Flexible organic photodetectors
Flexible organic photodetectors (OPDs) have a huge potential for applications in low-cost imaging, health monitoring and near infrared sensing. (Image: Christian Körner)
Organic photodetectors (OPDs) have a huge potential for applications in low-cost imaging, health monitoring and near infrared sensing. Yet, before industrially realizing these applications, the performance of these devices still needs to be improved.
Recent research on organic photodetectors based on donor-acceptor systems has resulted in narrow-band, flexible and biocompatible devices, of which the best reach external photovoltaic quantum efficiencies of close to 100%. However, the high noise in the off state produced by these devices limits their specific detectivity, severely reducing the performance, for example measuring faint light.
Jonas Kublitski and his colleagues at the Dresden Integrated Center for Applied Physics and Photonic Materials (IAPP) and the Institute of Applied Physics (IAP) at TU Dresden now found out that the high noise in the off state is a consequence of unwanted trap states distributed near the mid-gap of organic semiconductors.

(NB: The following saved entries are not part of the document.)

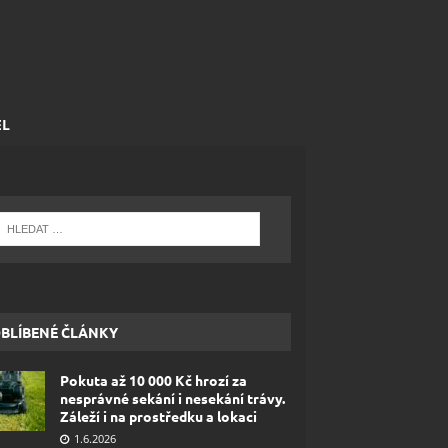
EL
BLÍBENÉ ČLÁNKY
Pokuta až 10 000 Kč hrozí za
nesprávné sekání i nesekání trávy.
Záleží i na prostředku a lokaci
1.6.2026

By measuring the amount of traps, the physicists draw a direct correlation between the characteristics of the trap states and the off state of OPDs.
modelling the dark current of donor-acceptor systems
By modelling the dark current of several donor-acceptor systems, Mr. Kublitski reveals the interplay between traps and charge-transfer states as the source of dark current and shows that traps dominate the generation processes in the dark. (Image: Jonas Kublitski)

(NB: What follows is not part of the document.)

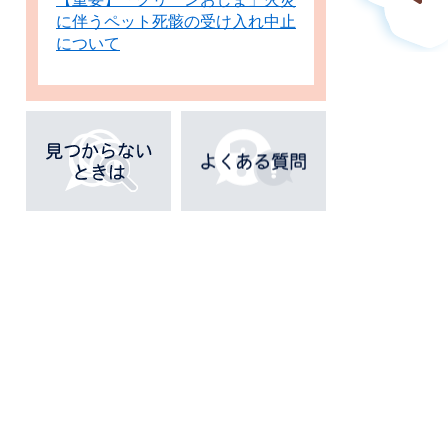
に伴うペット死骸の受け入れ中止
について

Building on these results, Mr. Kublitski was able to draw a model depicting this relation: “By modelling the dark current of several donor-acceptor systems, we reveal the interplay between traps and charge-transfer states as a source of dark current and show that traps dominate the generation processes, thus being the main limiting factor of OPD detectivity.
The newly discovered relation does only clarify the operation of OPDs but gives guidance for further research in the field. This work is a result of four years of research during my Ph.D. I am very happy to share these results, as they can refocus the attention of our field into understanding the origin of the limited performance of OPDs, which was so far unknown.”